**Work instruction**:
Please filter the entries for the word "matrix" and copy every line that has it.

**Dataset content**:
◆ ◆ ◆
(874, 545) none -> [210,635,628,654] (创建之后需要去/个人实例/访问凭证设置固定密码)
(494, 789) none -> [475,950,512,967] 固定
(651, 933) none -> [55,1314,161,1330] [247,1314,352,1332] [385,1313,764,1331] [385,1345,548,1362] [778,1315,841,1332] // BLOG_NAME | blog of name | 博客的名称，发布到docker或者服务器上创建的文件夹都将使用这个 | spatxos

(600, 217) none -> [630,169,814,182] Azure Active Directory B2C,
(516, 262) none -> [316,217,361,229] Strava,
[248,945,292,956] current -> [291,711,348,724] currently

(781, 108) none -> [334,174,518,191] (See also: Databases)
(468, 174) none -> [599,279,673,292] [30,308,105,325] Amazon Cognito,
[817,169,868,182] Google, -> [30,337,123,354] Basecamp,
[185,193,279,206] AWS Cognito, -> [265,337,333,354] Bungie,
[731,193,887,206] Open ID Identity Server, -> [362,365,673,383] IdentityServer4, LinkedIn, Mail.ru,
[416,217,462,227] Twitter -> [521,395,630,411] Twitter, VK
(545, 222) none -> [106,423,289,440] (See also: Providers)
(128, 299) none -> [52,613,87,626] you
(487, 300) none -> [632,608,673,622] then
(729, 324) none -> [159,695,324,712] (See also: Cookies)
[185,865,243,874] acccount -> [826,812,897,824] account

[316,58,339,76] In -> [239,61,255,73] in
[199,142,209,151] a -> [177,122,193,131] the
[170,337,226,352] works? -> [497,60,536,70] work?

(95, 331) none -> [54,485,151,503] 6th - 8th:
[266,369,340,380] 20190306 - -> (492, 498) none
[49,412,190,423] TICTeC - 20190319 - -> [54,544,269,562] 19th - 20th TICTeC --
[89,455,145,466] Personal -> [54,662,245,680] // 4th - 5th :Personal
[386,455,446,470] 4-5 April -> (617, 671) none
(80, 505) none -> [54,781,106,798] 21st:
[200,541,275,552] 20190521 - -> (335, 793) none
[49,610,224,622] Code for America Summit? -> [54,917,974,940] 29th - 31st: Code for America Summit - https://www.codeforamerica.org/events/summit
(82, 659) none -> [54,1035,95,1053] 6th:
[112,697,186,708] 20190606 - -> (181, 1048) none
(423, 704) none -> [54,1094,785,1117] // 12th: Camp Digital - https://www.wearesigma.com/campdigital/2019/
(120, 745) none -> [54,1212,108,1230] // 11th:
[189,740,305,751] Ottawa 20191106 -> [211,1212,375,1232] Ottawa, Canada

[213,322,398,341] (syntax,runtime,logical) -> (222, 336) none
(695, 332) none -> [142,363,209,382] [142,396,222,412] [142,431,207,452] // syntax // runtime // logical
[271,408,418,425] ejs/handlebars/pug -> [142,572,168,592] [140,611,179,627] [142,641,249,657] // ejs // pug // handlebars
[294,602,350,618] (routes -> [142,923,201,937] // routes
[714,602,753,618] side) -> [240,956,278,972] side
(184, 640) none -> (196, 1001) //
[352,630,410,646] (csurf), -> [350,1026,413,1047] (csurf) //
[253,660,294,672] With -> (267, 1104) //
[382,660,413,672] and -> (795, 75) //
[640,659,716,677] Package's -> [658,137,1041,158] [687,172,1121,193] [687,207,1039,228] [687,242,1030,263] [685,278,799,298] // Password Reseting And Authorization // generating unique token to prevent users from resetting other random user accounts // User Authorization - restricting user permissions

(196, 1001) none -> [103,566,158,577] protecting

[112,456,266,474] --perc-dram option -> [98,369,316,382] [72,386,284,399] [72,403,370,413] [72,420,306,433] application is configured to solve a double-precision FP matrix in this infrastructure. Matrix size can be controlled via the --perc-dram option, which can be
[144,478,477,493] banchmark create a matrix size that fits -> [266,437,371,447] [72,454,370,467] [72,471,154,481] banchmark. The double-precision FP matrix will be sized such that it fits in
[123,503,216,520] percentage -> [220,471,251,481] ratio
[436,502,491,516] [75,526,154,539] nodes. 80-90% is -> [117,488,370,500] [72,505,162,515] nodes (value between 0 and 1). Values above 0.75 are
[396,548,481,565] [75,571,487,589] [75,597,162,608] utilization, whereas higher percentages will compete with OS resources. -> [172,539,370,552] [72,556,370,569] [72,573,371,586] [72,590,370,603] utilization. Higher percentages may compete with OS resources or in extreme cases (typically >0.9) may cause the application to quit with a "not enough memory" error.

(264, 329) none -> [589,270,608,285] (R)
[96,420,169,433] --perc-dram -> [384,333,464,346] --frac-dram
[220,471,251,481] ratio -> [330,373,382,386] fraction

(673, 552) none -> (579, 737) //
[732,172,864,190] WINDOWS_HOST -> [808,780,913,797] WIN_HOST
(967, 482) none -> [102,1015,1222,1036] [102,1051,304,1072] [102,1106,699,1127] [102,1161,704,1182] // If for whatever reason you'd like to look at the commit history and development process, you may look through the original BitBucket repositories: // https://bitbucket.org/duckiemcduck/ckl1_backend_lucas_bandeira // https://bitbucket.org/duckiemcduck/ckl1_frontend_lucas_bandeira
◆ ◆ ◆
**Answer for this exercise**:
[112,456,266,474] --perc-dram option -> [98,369,316,382] [72,386,284,399] [72,403,370,413] [72,420,306,433] application is configured to solve a double-precision FP matrix in this infrastructure. Matrix size can be controlled via the --perc-dram option, which can be
[144,478,477,493] banchmark create a matrix size that fits -> [266,437,371,447] [72,454,370,467] [72,471,154,481] banchmark. The double-precision FP matrix will be sized such that it fits in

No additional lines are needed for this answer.